AVAILABLE DATA -
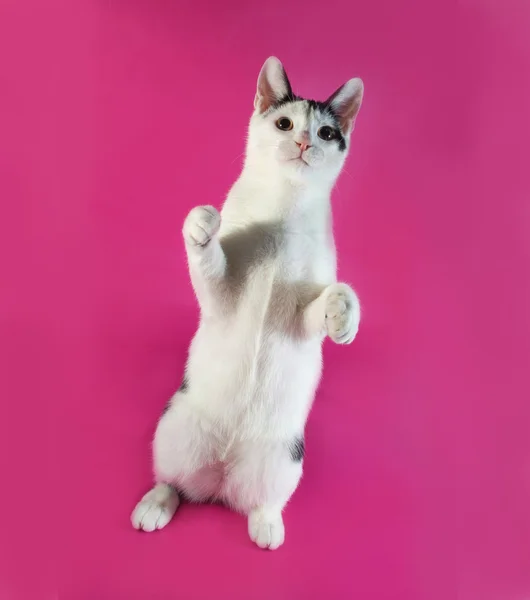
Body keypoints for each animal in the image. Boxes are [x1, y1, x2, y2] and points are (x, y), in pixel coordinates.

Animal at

--

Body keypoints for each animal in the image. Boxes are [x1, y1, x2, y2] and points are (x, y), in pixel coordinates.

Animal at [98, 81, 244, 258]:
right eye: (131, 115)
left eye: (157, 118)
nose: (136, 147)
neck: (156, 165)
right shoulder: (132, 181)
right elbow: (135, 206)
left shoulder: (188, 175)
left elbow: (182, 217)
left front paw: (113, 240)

EXERCISE REQUIREMENTS -
The entries above hold a line with "neck: (156, 165)" and a later line with "left front paw: (113, 240)". Write out exactly those lines and all lines between, nothing more.

YOUR SOLUTION -
neck: (156, 165)
right shoulder: (132, 181)
right elbow: (135, 206)
left shoulder: (188, 175)
left elbow: (182, 217)
left front paw: (113, 240)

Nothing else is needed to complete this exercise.